ECONOMY

Primary surplus target edges closer after September figures

The government is increasingly optimistic that it will meet its target for a primary surplus of 344 million euros by the end of the year, as the data for the budget’s execution in the first nine months show a primary surplus of 1.1 billion euros. This is attributed to a reduction in expenditure rather than an increase in tax revenues, which missed the target by 455 million euros.

The data that the Finance Ministry presented on Tuesday showed a primary surplus of 2.657 billion euros at the end of September. However, this figure includes 1.5 billion euros in revenues from the profits the European Central Bank made on Greek bonds and returned to Athens.

This means that the primary surplus that Greece’s creditors will take into account after the year’s first three quarters amounts to just over 1.1 billion. That was against a budget target for a primary deficit of 8.732 billion euros.

The shortfall in revenues shrank from 727 million euros in the year to end-August to 455 million at end-September.

Direct taxes were 170 million euros off target, income taxpayers’ tax revenues fell short by 111 million euros and corporation income tax revenues posted a 208-million-euro shortfall.

In contrast, property tax revenues came in 55 million euros above target. Indirect taxes lagged by 285 million euros.

The improvement in September revenues is mostly due to the payment of direct taxes, which amounted to 2.31 billion euros – i.e. 454 million euros more than the monthly target.
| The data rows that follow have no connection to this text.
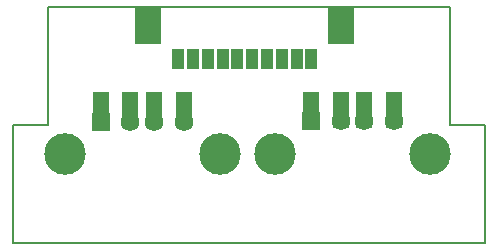
<source format=gts>
G75*
%MOIN*%
%OFA0B0*%
%FSLAX25Y25*%
%IPPOS*%
%LPD*%
%AMOC8*
5,1,8,0,0,1.08239X$1,22.5*
%
%ADD10C,0.00600*%
%ADD11C,0.13855*%
%ADD12R,0.05209X0.12139*%
%ADD13R,0.03950X0.07099*%
%ADD14R,0.09068X0.12611*%
%ADD15R,0.06233X0.06233*%
%ADD16C,0.06233*%
D10*
X0001300Y0012452D02*
X0158780Y0012452D01*
X0158780Y0051764D01*
X0146969Y0051764D01*
X0146969Y0091192D01*
X0013111Y0091192D01*
X0013111Y0051764D01*
X0001300Y0051764D01*
X0001300Y0012452D01*
D11*
X0018598Y0042260D03*
X0070330Y0042260D03*
X0088716Y0042260D03*
X0140448Y0042260D03*
D12*
X0128361Y0056709D03*
X0118519Y0056709D03*
X0110645Y0056709D03*
X0100802Y0056709D03*
X0058243Y0056709D03*
X0048401Y0056709D03*
X0040527Y0056709D03*
X0030684Y0056709D03*
D13*
X0056509Y0073723D03*
X0061430Y0073723D03*
X0066352Y0073723D03*
X0071273Y0073723D03*
X0076194Y0073723D03*
X0081115Y0073723D03*
X0086037Y0073723D03*
X0090958Y0073723D03*
X0095879Y0073723D03*
X0100801Y0073723D03*
D14*
X0110835Y0085175D03*
X0046472Y0085180D03*
D15*
X0030686Y0052940D03*
X0100722Y0053023D03*
D16*
X0110574Y0053023D03*
X0118442Y0053023D03*
X0128292Y0053023D03*
X0058256Y0052940D03*
X0048406Y0052940D03*
X0040538Y0052940D03*
M02*

</source>
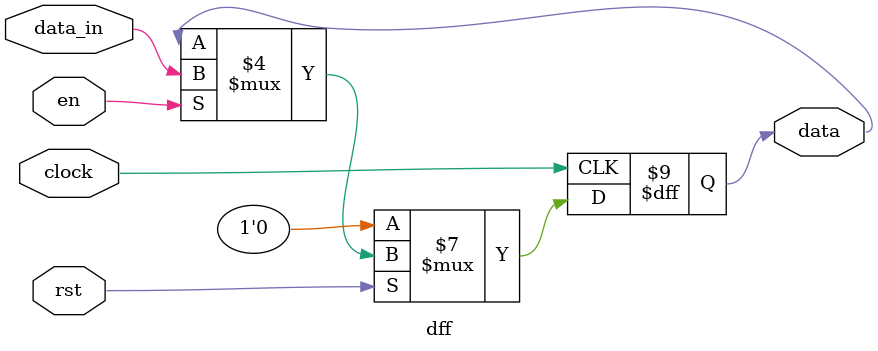
<source format=v>
module dff(clock,rst,en,data_in,data);

  input clock;
  input rst;
  input en;
  input data_in;
  
  output data;
  
  reg data;
  
  always@(posedge clock)
  begin
       if(!rst)
           data <= 1'b0;
       else if(en)
           data <= data_in;
       else
           data <= data;
  end
  
endmodule

</source>
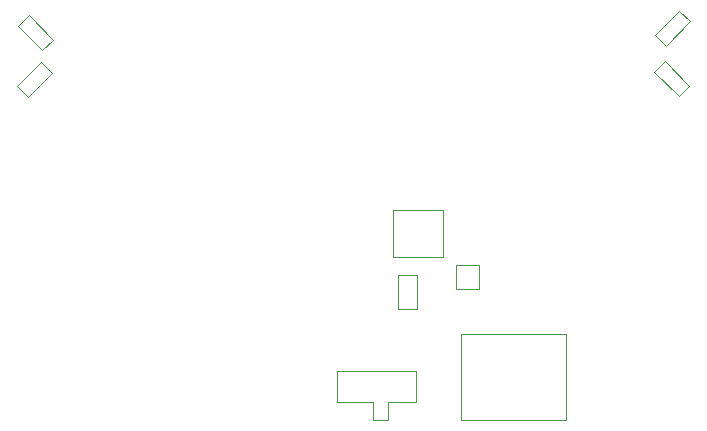
<source format=gbr>
G04 #@! TF.GenerationSoftware,KiCad,Pcbnew,9.0.3*
G04 #@! TF.CreationDate,2026-01-20T11:30:40+07:00*
G04 #@! TF.ProjectId,Mini_drone_PCB,4d696e69-5f64-4726-9f6e-655f5043422e,rev?*
G04 #@! TF.SameCoordinates,Original*
G04 #@! TF.FileFunction,Other,User*
%FSLAX46Y46*%
G04 Gerber Fmt 4.6, Leading zero omitted, Abs format (unit mm)*
G04 Created by KiCad (PCBNEW 9.0.3) date 2026-01-20 11:30:40*
%MOMM*%
%LPD*%
G01*
G04 APERTURE LIST*
%ADD10C,0.051000*%
G04 APERTURE END LIST*
D10*
G04 #@! TO.C,Q5*
X111465076Y-102515685D02*
X113515685Y-100465076D01*
X112384315Y-103434924D02*
X111465076Y-102515685D01*
X113515685Y-100465076D02*
X114434924Y-101384315D01*
X114434924Y-101384315D02*
X112384315Y-103434924D01*
G04 #@! TO.C,Q4*
X165457969Y-98158578D02*
X167508578Y-96107969D01*
X166377208Y-99077817D02*
X165457969Y-98158578D01*
X167508578Y-96107969D02*
X168427817Y-97027208D01*
X168427817Y-97027208D02*
X166377208Y-99077817D01*
G04 #@! TO.C,Q3*
X111515076Y-97434315D02*
X112434315Y-96515076D01*
X112434315Y-96515076D02*
X114484924Y-98565685D01*
X113565685Y-99484924D02*
X111515076Y-97434315D01*
X114484924Y-98565685D02*
X113565685Y-99484924D01*
G04 #@! TO.C,U1*
X148599999Y-117650500D02*
X150599999Y-117650500D01*
X148599999Y-119650500D02*
X148599999Y-117650500D01*
X150599999Y-117650500D02*
X150599999Y-119650500D01*
X150599999Y-119650500D02*
X148599999Y-119650500D01*
G04 #@! TO.C,USB1*
X149050000Y-123462500D02*
X157950000Y-123462500D01*
X149050000Y-130812500D02*
X149050000Y-123462500D01*
X157950000Y-123462500D02*
X157950000Y-130812500D01*
X157950000Y-130812500D02*
X149050000Y-130812500D01*
G04 #@! TO.C,U6*
X143687500Y-118485000D02*
X145312500Y-118485000D01*
X143687500Y-121385000D02*
X143687500Y-118485000D01*
X145312500Y-118485000D02*
X145312500Y-121385000D01*
X145312500Y-121385000D02*
X143687500Y-121385000D01*
G04 #@! TO.C,U2*
X143300000Y-113000000D02*
X147500000Y-113000000D01*
X143300000Y-117000000D02*
X143300000Y-113000000D01*
X147500000Y-113000000D02*
X147500000Y-117000000D01*
X147500000Y-117000000D02*
X143300000Y-117000000D01*
G04 #@! TO.C,Q6*
X165414893Y-101334499D02*
X166334132Y-100415260D01*
X166334132Y-100415260D02*
X168384741Y-102465869D01*
X167465502Y-103385108D02*
X165414893Y-101334499D01*
X168384741Y-102465869D02*
X167465502Y-103385108D01*
G04 #@! TO.C,SW2*
X138550000Y-126650000D02*
X138550000Y-129250000D01*
X138550000Y-129250000D02*
X141565000Y-129250000D01*
X141565000Y-129250000D02*
X141565000Y-130760000D01*
X141565000Y-130760000D02*
X142865000Y-130760000D01*
X142865000Y-129250000D02*
X145250000Y-129250000D01*
X142865000Y-130760000D02*
X142865000Y-129250000D01*
X145250000Y-126650000D02*
X138550000Y-126650000D01*
X145250000Y-129250000D02*
X145250000Y-126650000D01*
G04 #@! TD*
M02*

</source>
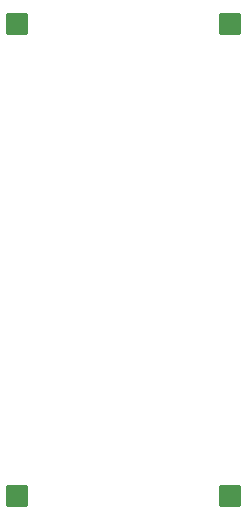
<source format=gtp>
G04 #@! TF.GenerationSoftware,KiCad,Pcbnew,9.0.4*
G04 #@! TF.CreationDate,2025-09-11T10:43:24+07:00*
G04 #@! TF.ProjectId,BreakoutBoard,42726561-6b6f-4757-9442-6f6172642e6b,rev?*
G04 #@! TF.SameCoordinates,Original*
G04 #@! TF.FileFunction,Paste,Top*
G04 #@! TF.FilePolarity,Positive*
%FSLAX46Y46*%
G04 Gerber Fmt 4.6, Leading zero omitted, Abs format (unit mm)*
G04 Created by KiCad (PCBNEW 9.0.4) date 2025-09-11 10:43:24*
%MOMM*%
%LPD*%
G01*
G04 APERTURE LIST*
G04 Aperture macros list*
%AMRoundRect*
0 Rectangle with rounded corners*
0 $1 Rounding radius*
0 $2 $3 $4 $5 $6 $7 $8 $9 X,Y pos of 4 corners*
0 Add a 4 corners polygon primitive as box body*
4,1,4,$2,$3,$4,$5,$6,$7,$8,$9,$2,$3,0*
0 Add four circle primitives for the rounded corners*
1,1,$1+$1,$2,$3*
1,1,$1+$1,$4,$5*
1,1,$1+$1,$6,$7*
1,1,$1+$1,$8,$9*
0 Add four rect primitives between the rounded corners*
20,1,$1+$1,$2,$3,$4,$5,0*
20,1,$1+$1,$4,$5,$6,$7,0*
20,1,$1+$1,$6,$7,$8,$9,0*
20,1,$1+$1,$8,$9,$2,$3,0*%
G04 Aperture macros list end*
%ADD10RoundRect,0.285750X-0.666750X-0.666750X0.666750X-0.666750X0.666750X0.666750X-0.666750X0.666750X0*%
G04 APERTURE END LIST*
D10*
X122500000Y-56500000D03*
X140500000Y-56500000D03*
X140500000Y-96500000D03*
X122500000Y-96500000D03*
M02*

</source>
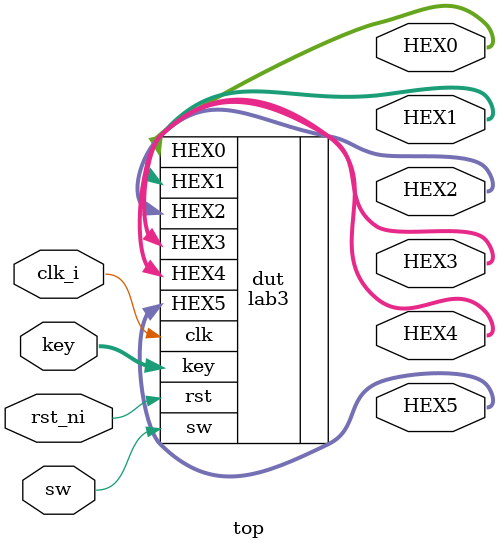
<source format=sv>
module top (
    input logic clk_i, 
    input logic rst_ni, 
    input logic [1:0] key,
    input logic sw, 
    output logic [6:0] HEX0, HEX1, HEX2, HEX3, HEX4, HEX5
);

  lab3 dut (
    .clk (clk_i),
    .rst (rst_ni),
    .key (key),
    .sw (sw),
    .HEX0 (HEX0),
    .HEX1 (HEX1),
    .HEX2 (HEX2),
    .HEX3 (HEX3),
    .HEX4 (HEX4),
    .HEX5 (HEX5)
  );

endmodule : top

</source>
Income tax revenues from taxpayers beat the September target by 351 million to reach 1.12 billion euros.

Direct taxes from previous years beat their target by 96 million euros to reach 248 million euros. The other direct taxes collected last month amounted to 392 million euros – i.e. 48 million euros more than planned for September.

The expenditure side of the budget amounted to 38.62 billion euros in the first three quarters of 2013, which is 2 billion euros below target, mainly thanks to the reduction in primary spending by 1.62 billion euros compared with the budget target.